**WHAT TO PRODUCE:** Filter the data below, keeping only lines that contain "CreationDate".

* * *

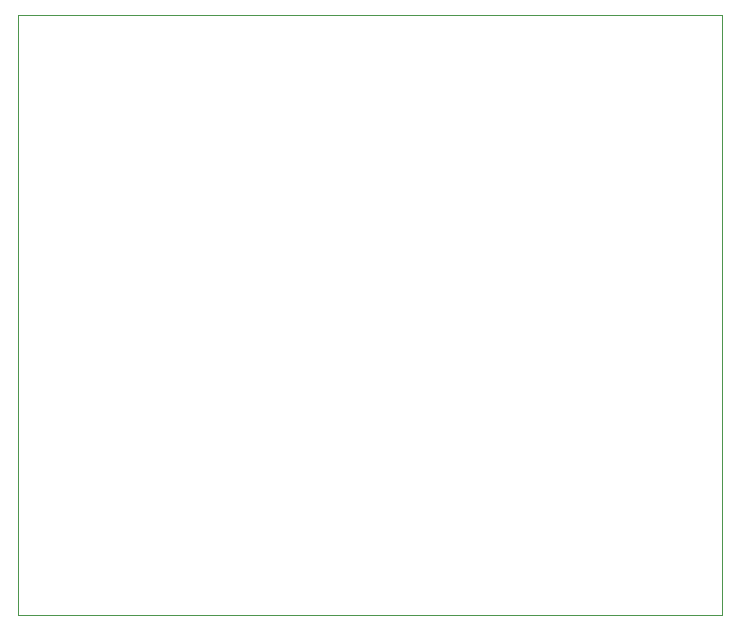
<source format=gbr>
%TF.GenerationSoftware,KiCad,Pcbnew,9.0.2*%
%TF.CreationDate,2025-07-27T21:28:40+05:30*%
%TF.ProjectId,dac,6461632e-6b69-4636-9164-5f7063625858,rev?*%
%TF.SameCoordinates,Original*%
%TF.FileFunction,Profile,NP*%
%FSLAX46Y46*%
G04 Gerber Fmt 4.6, Leading zero omitted, Abs format (unit mm)*
G04 Created by KiCad (PCBNEW 9.0.2) date 2025-07-27 21:28:40*
%MOMM*%
%LPD*%
G01*
G04 APERTURE LIST*
%TA.AperFunction,Profile*%
%ADD10C,0.050000*%
%TD*%
G04 APERTURE END LIST*
D10*
X87400000Y-63600000D02*
X147000000Y-63600000D01*
X147000000Y-114400000D01*
X87400000Y-114400000D01*
X87400000Y-63600000D01*
M02*

</source>
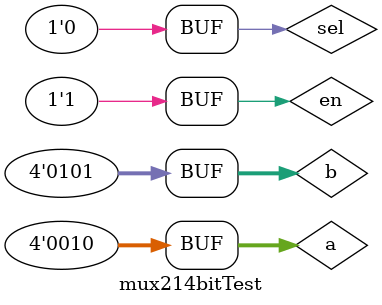
<source format=v>
`timescale 1ns / 1ps


module mux214bitTest;
reg [3:0] a,b;
reg sel,en;
wire [3:0] out;

//module mux2_1_4bit(a,b,en,sel,out);
mux2_1_4bit uut(a,b,en,sel,out);

initial begin
a = 4'h2;
b = 4'h5;
en = 1;
sel = 0;

end
endmodule

</source>
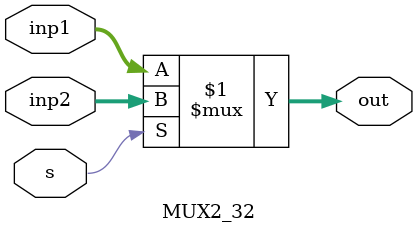
<source format=v>
module MUX2_32(inp1,inp2,s,out);
    input [31:0] inp1,inp2;
    input s; 
    output wire [31:0] out;
    assign out = s ? inp2 : inp1;
endmodule

</source>
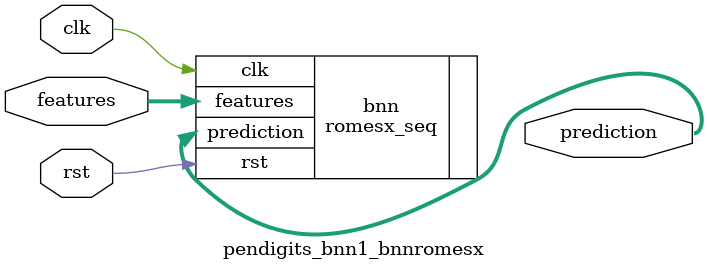
<source format=v>













module pendigits_bnn1_bnnromesx #(

parameter FEAT_CNT = 16,
parameter HIDDEN_CNT = 40,
parameter FEAT_BITS = 4,
parameter CLASS_CNT = 10,
parameter TEST_CNT = 1000


  ) (
  input clk,
  input rst,
  input [FEAT_CNT*FEAT_BITS-1:0] features,
  output [$clog2(CLASS_CNT)-1:0] prediction
  );

  localparam Weights0 = 640'b0101101001100011101101101101100110110001000001111010010111001000110110101111010101010001111100000110101111111000111000001101101000000011010100101110100101011010010010111010010010010101010110001011110100100011010011100001101100010110101111011010111110110001101100101111010110110101000010011110111110000101010111111100000110010010001111011111101111010000010100000101100101001010000110110100001111101100101100000010101110100100001101111011101011100101011010100101001111001010000111010000011100001011000000000010111100000101001110001010010100011110010010100110001001001011111110000001011011101101010100011111000001001101000110100010101101000010 ;
  localparam Weights1 = 400'b0000100000101111101101100001011000110000011110110111101011101100111100000000000001011101010001011000011110000100011101100111000000001111010000000110111100001000010010110010110110100000011111111101000010001000011011000111010110000010000010110101011011010111100111100010101011111110110001011100011000001010100011000011111010001111111000101011111010000101001111000111000011011001011111000001101001000001 ;

  romesx_seq #(.FEAT_CNT(FEAT_CNT),.FEAT_BITS(FEAT_BITS),.HIDDEN_CNT(HIDDEN_CNT),.CLASS_CNT(CLASS_CNT),.Weights0(Weights0),.Weights1(Weights1)) bnn (
    .clk(clk),
    .rst(rst),
    .features(features),
    .prediction(prediction)
  );

endmodule

</source>
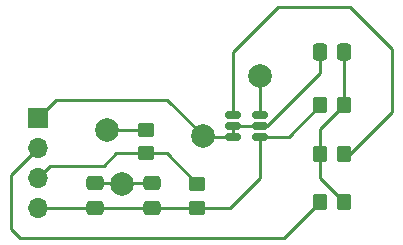
<source format=gbr>
%TF.GenerationSoftware,KiCad,Pcbnew,7.0.9*%
%TF.CreationDate,2024-01-31T11:52:48-08:00*%
%TF.ProjectId,breakout,62726561-6b6f-4757-942e-6b696361645f,rev?*%
%TF.SameCoordinates,Original*%
%TF.FileFunction,Copper,L1,Top*%
%TF.FilePolarity,Positive*%
%FSLAX46Y46*%
G04 Gerber Fmt 4.6, Leading zero omitted, Abs format (unit mm)*
G04 Created by KiCad (PCBNEW 7.0.9) date 2024-01-31 11:52:48*
%MOMM*%
%LPD*%
G01*
G04 APERTURE LIST*
G04 Aperture macros list*
%AMRoundRect*
0 Rectangle with rounded corners*
0 $1 Rounding radius*
0 $2 $3 $4 $5 $6 $7 $8 $9 X,Y pos of 4 corners*
0 Add a 4 corners polygon primitive as box body*
4,1,4,$2,$3,$4,$5,$6,$7,$8,$9,$2,$3,0*
0 Add four circle primitives for the rounded corners*
1,1,$1+$1,$2,$3*
1,1,$1+$1,$4,$5*
1,1,$1+$1,$6,$7*
1,1,$1+$1,$8,$9*
0 Add four rect primitives between the rounded corners*
20,1,$1+$1,$2,$3,$4,$5,0*
20,1,$1+$1,$4,$5,$6,$7,0*
20,1,$1+$1,$6,$7,$8,$9,0*
20,1,$1+$1,$8,$9,$2,$3,0*%
G04 Aperture macros list end*
%TA.AperFunction,SMDPad,CuDef*%
%ADD10RoundRect,0.150000X-0.512500X-0.150000X0.512500X-0.150000X0.512500X0.150000X-0.512500X0.150000X0*%
%TD*%
%TA.AperFunction,SMDPad,CuDef*%
%ADD11RoundRect,0.250000X-0.350000X-0.450000X0.350000X-0.450000X0.350000X0.450000X-0.350000X0.450000X0*%
%TD*%
%TA.AperFunction,SMDPad,CuDef*%
%ADD12RoundRect,0.250000X0.350000X0.450000X-0.350000X0.450000X-0.350000X-0.450000X0.350000X-0.450000X0*%
%TD*%
%TA.AperFunction,SMDPad,CuDef*%
%ADD13RoundRect,0.250000X-0.450000X0.350000X-0.450000X-0.350000X0.450000X-0.350000X0.450000X0.350000X0*%
%TD*%
%TA.AperFunction,ComponentPad*%
%ADD14R,1.700000X1.700000*%
%TD*%
%TA.AperFunction,ComponentPad*%
%ADD15O,1.700000X1.700000*%
%TD*%
%TA.AperFunction,SMDPad,CuDef*%
%ADD16RoundRect,0.250000X0.475000X-0.337500X0.475000X0.337500X-0.475000X0.337500X-0.475000X-0.337500X0*%
%TD*%
%TA.AperFunction,SMDPad,CuDef*%
%ADD17RoundRect,0.250000X0.337500X0.475000X-0.337500X0.475000X-0.337500X-0.475000X0.337500X-0.475000X0*%
%TD*%
%TA.AperFunction,ViaPad*%
%ADD18C,2.000000*%
%TD*%
%TA.AperFunction,Conductor*%
%ADD19C,0.250000*%
%TD*%
G04 APERTURE END LIST*
D10*
%TO.P,U1,1,SCL/INT*%
%TO.N,/SCL_TLV*%
X146823000Y-90424000D03*
%TO.P,U1,2,GND*%
%TO.N,GND*%
X146823000Y-91374000D03*
%TO.P,U1,3,GND*%
X146823000Y-92324000D03*
%TO.P,U1,4,VDD*%
%TO.N,/3V3*%
X149098000Y-92324000D03*
%TO.P,U1,5,GND*%
%TO.N,GND*%
X149098000Y-91374000D03*
%TO.P,U1,6,SDA/ADDR*%
%TO.N,/SDA_TLV*%
X149098000Y-90424000D03*
%TD*%
D11*
%TO.P,R5,1*%
%TO.N,/SCL_XIAO*%
X154210000Y-97790000D03*
%TO.P,R5,2*%
%TO.N,Net-(C1-Pad1)*%
X156210000Y-97790000D03*
%TD*%
D12*
%TO.P,R4,1*%
%TO.N,/SCL_TLV*%
X156194000Y-93726000D03*
%TO.P,R4,2*%
%TO.N,Net-(C1-Pad1)*%
X154194000Y-93726000D03*
%TD*%
%TO.P,R3,1*%
%TO.N,Net-(C1-Pad1)*%
X156194000Y-89646000D03*
%TO.P,R3,2*%
%TO.N,/3V3*%
X154194000Y-89646000D03*
%TD*%
D13*
%TO.P,R2,1*%
%TO.N,/SDA_TLV*%
X139446000Y-91710000D03*
%TO.P,R2,2*%
%TO.N,/SDA_XIAO*%
X139446000Y-93710000D03*
%TD*%
%TO.P,R1,1*%
%TO.N,/SDA_XIAO*%
X143764000Y-96298000D03*
%TO.P,R1,2*%
%TO.N,/3V3*%
X143764000Y-98298000D03*
%TD*%
D14*
%TO.P,J1,1,Pin_1*%
%TO.N,GND*%
X130302000Y-90678000D03*
D15*
%TO.P,J1,2,Pin_2*%
%TO.N,/SCL_XIAO*%
X130302000Y-93218000D03*
%TO.P,J1,3,Pin_3*%
%TO.N,/SDA_XIAO*%
X130302000Y-95758000D03*
%TO.P,J1,4,Pin_4*%
%TO.N,/3V3*%
X130302000Y-98298000D03*
%TD*%
D16*
%TO.P,C3,1*%
%TO.N,/3V3*%
X139954000Y-98319500D03*
%TO.P,C3,2*%
%TO.N,GND*%
X139954000Y-96244500D03*
%TD*%
%TO.P,C2,2*%
%TO.N,GND*%
X135128000Y-96244500D03*
%TO.P,C2,1*%
%TO.N,/3V3*%
X135128000Y-98319500D03*
%TD*%
D17*
%TO.P,C1,2*%
%TO.N,GND*%
X154135000Y-85090000D03*
%TO.P,C1,1*%
%TO.N,Net-(C1-Pad1)*%
X156210000Y-85090000D03*
%TD*%
D18*
%TO.N,/SDA_TLV*%
X136144000Y-91694000D03*
%TO.N,GND*%
X144272000Y-92202000D03*
X137414000Y-96266000D03*
%TO.N,/SDA_TLV*%
X149098000Y-87122000D03*
%TD*%
D19*
%TO.N,/SCL_XIAO*%
X130302000Y-93218000D02*
X128016000Y-95504000D01*
X128016000Y-100076000D02*
X128778000Y-100838000D01*
X128016000Y-95504000D02*
X128016000Y-100076000D01*
X128778000Y-100838000D02*
X151162000Y-100838000D01*
X151162000Y-100838000D02*
X154210000Y-97790000D01*
%TO.N,/SDA_TLV*%
X149098000Y-90424000D02*
X149098000Y-87122000D01*
X136160000Y-91710000D02*
X136144000Y-91694000D01*
X139446000Y-91710000D02*
X136160000Y-91710000D01*
%TO.N,GND*%
X130302000Y-90678000D02*
X131826000Y-89154000D01*
X131826000Y-89154000D02*
X141224000Y-89154000D01*
X141224000Y-89154000D02*
X144394000Y-92324000D01*
X144394000Y-92324000D02*
X146823000Y-92324000D01*
X135128000Y-96244500D02*
X139446000Y-96244500D01*
%TO.N,Net-(C1-Pad1)*%
X154194000Y-93726000D02*
X154194000Y-95774000D01*
X154194000Y-95774000D02*
X156210000Y-97790000D01*
X154194000Y-93726000D02*
X154194000Y-91646000D01*
X154194000Y-91646000D02*
X156194000Y-89646000D01*
%TO.N,GND*%
X149098000Y-91374000D02*
X149672000Y-91374000D01*
X149672000Y-91374000D02*
X154135000Y-86911000D01*
X154135000Y-86911000D02*
X154135000Y-85090000D01*
X146823000Y-91374000D02*
X149098000Y-91374000D01*
X146823000Y-92324000D02*
X146823000Y-91374000D01*
%TO.N,/SCL_TLV*%
X150622000Y-81280000D02*
X146812000Y-85090000D01*
X156718000Y-81280000D02*
X150622000Y-81280000D01*
X156718000Y-93726000D02*
X160274000Y-90170000D01*
X156194000Y-93726000D02*
X156718000Y-93726000D01*
X160274000Y-90170000D02*
X160274000Y-84836000D01*
X160274000Y-84836000D02*
X156718000Y-81280000D01*
X146812000Y-85090000D02*
X146823000Y-85101000D01*
X146823000Y-85101000D02*
X146823000Y-90424000D01*
%TO.N,/SCL_XIAO*%
X154210000Y-97790000D02*
X154210000Y-98266000D01*
%TO.N,/3V3*%
X154194000Y-89646000D02*
X151516000Y-92324000D01*
X151516000Y-92324000D02*
X149098000Y-92324000D01*
%TO.N,Net-(C1-Pad1)*%
X156194000Y-89646000D02*
X156194000Y-85106000D01*
X156194000Y-85106000D02*
X156210000Y-85090000D01*
%TO.N,/3V3*%
X146558000Y-98298000D02*
X149098000Y-95758000D01*
X149098000Y-95758000D02*
X149098000Y-92324000D01*
X143764000Y-98298000D02*
X146558000Y-98298000D01*
%TO.N,/SDA_XIAO*%
X139446000Y-93710000D02*
X141176000Y-93710000D01*
X141176000Y-93710000D02*
X143764000Y-96298000D01*
X131318000Y-94742000D02*
X135890000Y-94742000D01*
X130302000Y-95758000D02*
X131318000Y-94742000D01*
X135890000Y-94742000D02*
X136922000Y-93710000D01*
X136922000Y-93710000D02*
X139446000Y-93710000D01*
%TO.N,/3V3*%
X139446000Y-98319500D02*
X143742500Y-98319500D01*
X143742500Y-98319500D02*
X143764000Y-98298000D01*
X135128000Y-98319500D02*
X139446000Y-98319500D01*
X130302000Y-98298000D02*
X135106500Y-98298000D01*
X135106500Y-98298000D02*
X135128000Y-98319500D01*
%TD*%
M02*

</source>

* * *

**PROBLEM SOLUTION:**
%TF.CreationDate,2025-07-27T21:28:40+05:30*%
%TF.CreationDate,2024-01-31T11:52:48-08:00*%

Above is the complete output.